Dimensionality reduction

If you’ve worked with a lot of variables before, you know this can present problems. Do you understand the relationships between each variable? Do you have so many variables that you are in danger of overfitting your model to your data or that you might be violating assumptions of whichever modeling tactic you’re using?

You might ask the question, “How do I take all of the variables I’ve collected and focus on only a few of them?” In technical terms, you want to “reduce the dimension of your feature space.” By reducing the dimension of your feature space, you have fewer relationships between variables to consider and you are less likely to overfit your model.

Think about linear regression:

multicollinearity issues;
difficult to use strategies like backward elimination.

PCA

What ?

Principal component analysis is a technique for feature extraction — so it combines our input variables in a specific way, then we can drop the “least important” variables while still retaining the most valuable parts of all of the variables! As an added benefit, each of the “new” variables after PCA are all independent of one another.

How ?

The dimension reduction is achieved by identifying the principal directions, called principal components, in which the data varies.

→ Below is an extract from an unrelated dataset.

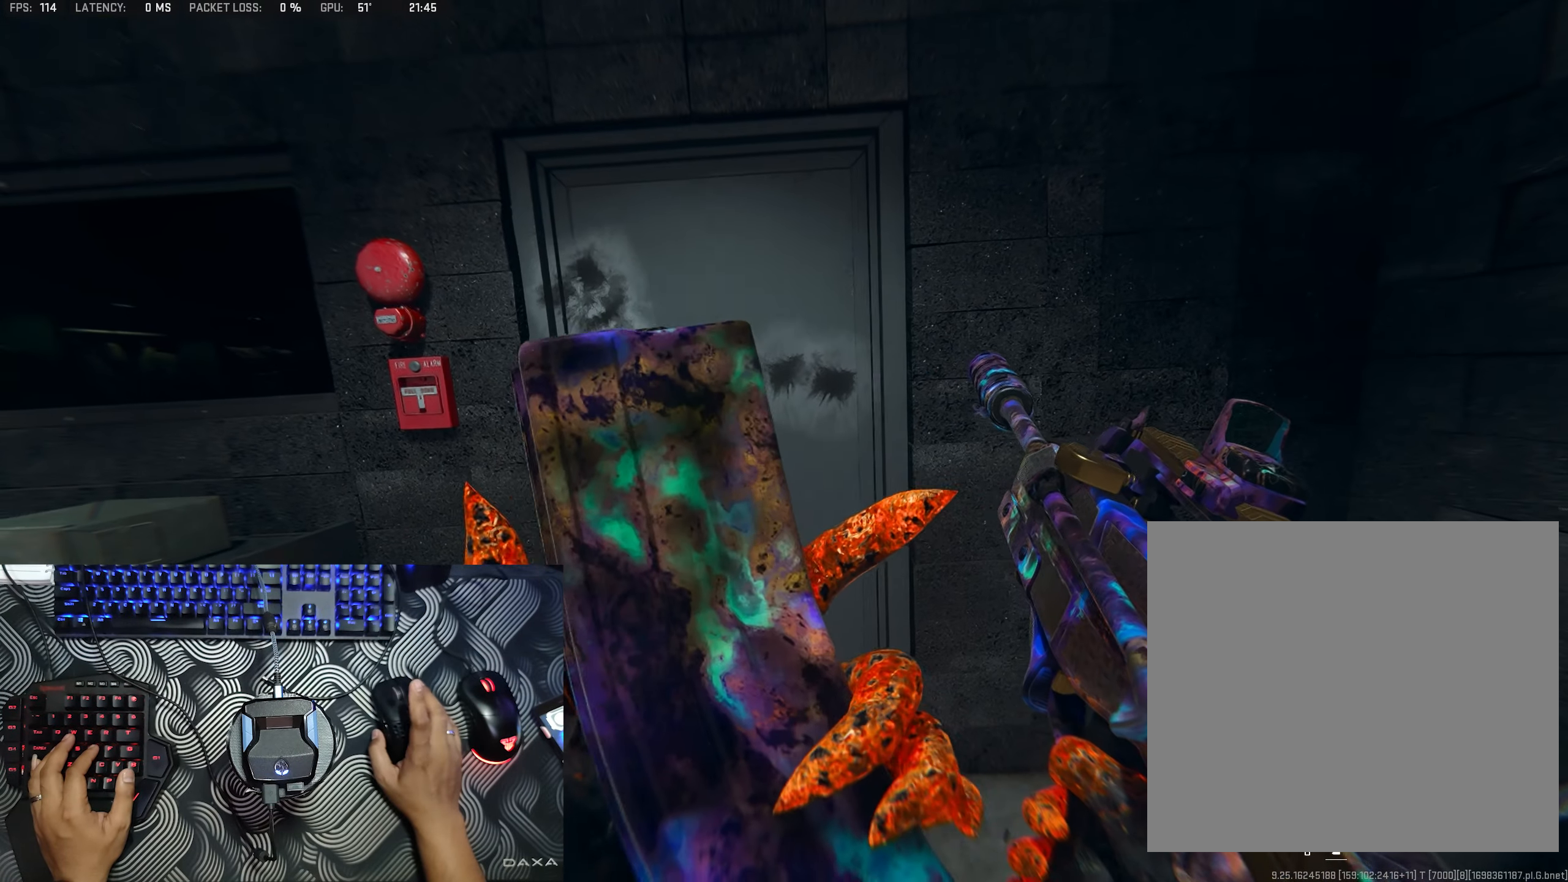
{"buttons": ["L2", "R2"], "left_stick": "center", "right_stick": "center", "events": []}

PCA assumes that the directions with the largest variances are the most “important” (i.e, the most principal).

When to use?

Do you want to reduce the number of variables, but aren’t able to identify variables to completely remove from consideration?
Do you want to ensure your variables are independent of one another?
Are you comfortable making your independent variables less interpretable?

Principle

The 1st principal component (PC) accounts for the largest possible variance in the data set;
i.e. the line in which the projection of the points (red dots) is the most spread out.
The second PC is uncorrelated to the 1st PC and maximizes the remaining variance;
etc.

Mathematical formalism

Context.

X₁, …, X_n a sample of n i.i.d. random vectors in ℝ^p. Let 𝕏 = (X₁, …, X_n)^⊤ be the n × p data matrix, whose j-th column is the vector x_j containing the n observations on the j-th variable. Let Σ be the covariance structure of the X_i’s.

Determination of the 1st PC

The 1st principal component (PC) accounts for the largest possible variance in the data set.

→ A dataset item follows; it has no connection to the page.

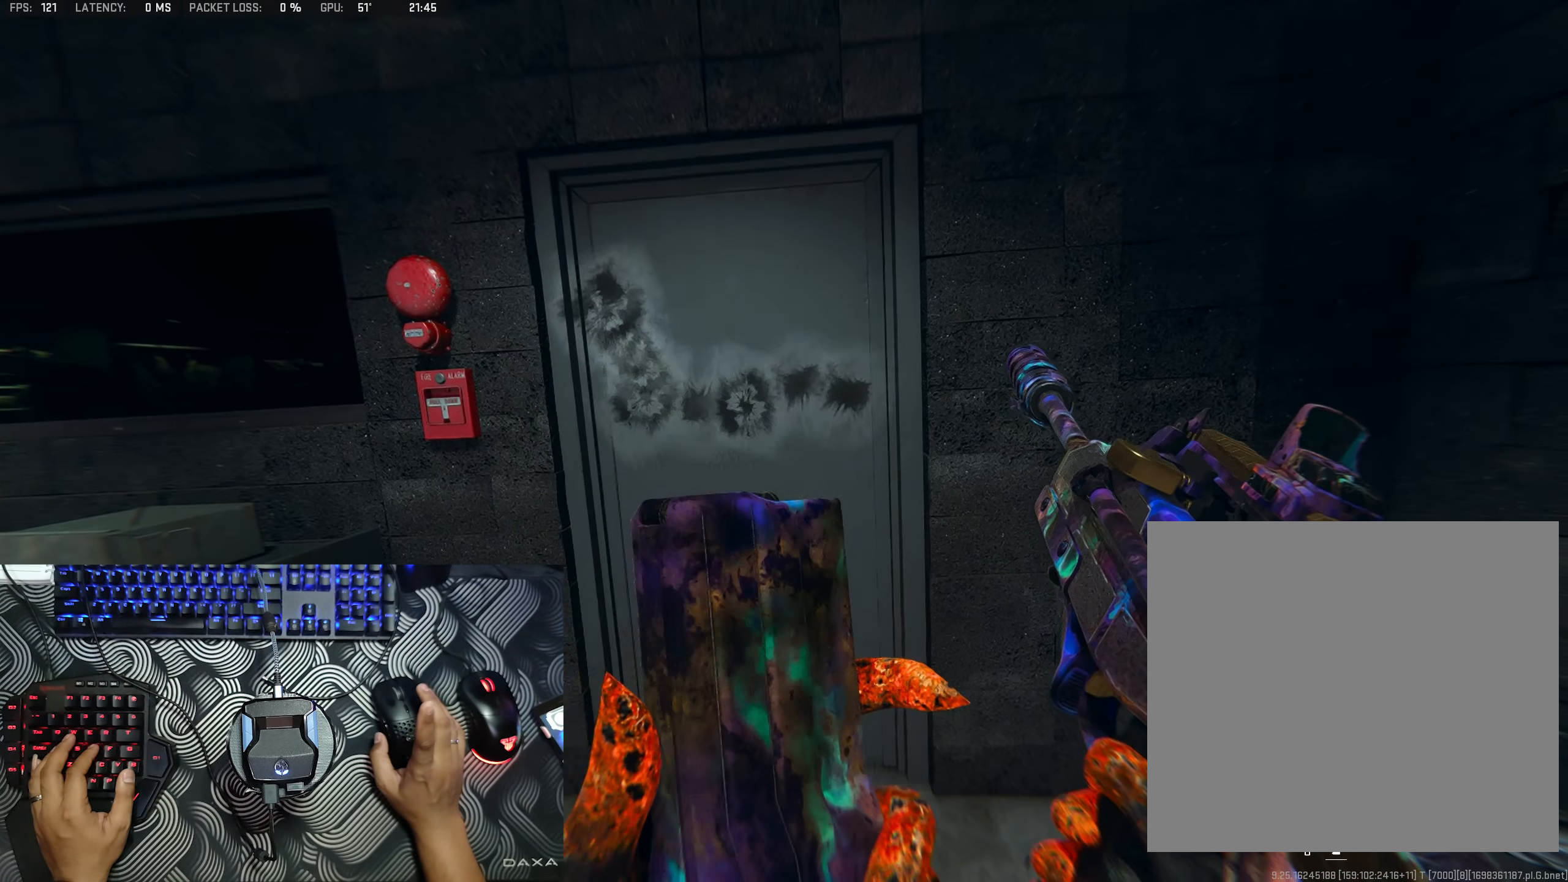
{"buttons": ["L2", "R2"], "left_stick": "center", "right_stick": "center", "events": []}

Search a linear projection a ∈ ℝ^p of the original variables (columns of 𝕏) with maximal variance. Such projection reads 𝕏a of which each component has variance: Var([𝕏a]_i) = a^⊤Σa.

Requires additional constraint because maximum does not exist in ℝ^p: search for ∥a∥ = 1.
The sample covariance S is an unbiased estimator of Σ, hence we can instead solve: $$ \max_{\mathbf{a} \in \mathcal{S}^{p-1}} \mathbf{a}^\top S \mathbf{a} = \max_{\mathbf{a} \in \mathbb{R}^p} \frac{\mathbf{a}^\top S \mathbf{a}}{\mathbf{a}^\top \mathbf{a}} $$
Solution is eigenvector of S associated to the largest eigenvalue:
- constrained problem is equivalent to maximizing a^⊤Sa − λ(a^⊤a − 1);
- differentiation leads to Sa = λa; hence, a is an eigenvector of S;
- hence we get a^⊤Sa = λ which means that λ must be the largest eigenvalue of S in order to maximize a^⊤Sa.

R Packages

Principal Component Computation

prcomp() and princomp() from built-in R stats package,
PCA() from FactoMineR package,
dudi.pca() from ade4 package.

Recommendation

The FactoMineR::PCA() function.

Information Extraction and Visualization

The factoextra package.

Case Study

Athletes’ performance during two sporting events (Decastar and OlympicG)
It contains 41 individuals (athletes) described by 13 variables.

Objectives

PCA allows to describe a data set, to summarize a data set, to reduce the dimensionality. We want to perform a PCA on all the individuals of the data set to answer several questions:

Individuals’ study (athletes’ study)

Two athletes will be close to each other if their results to the events are close. We want to see the variability between the individuals.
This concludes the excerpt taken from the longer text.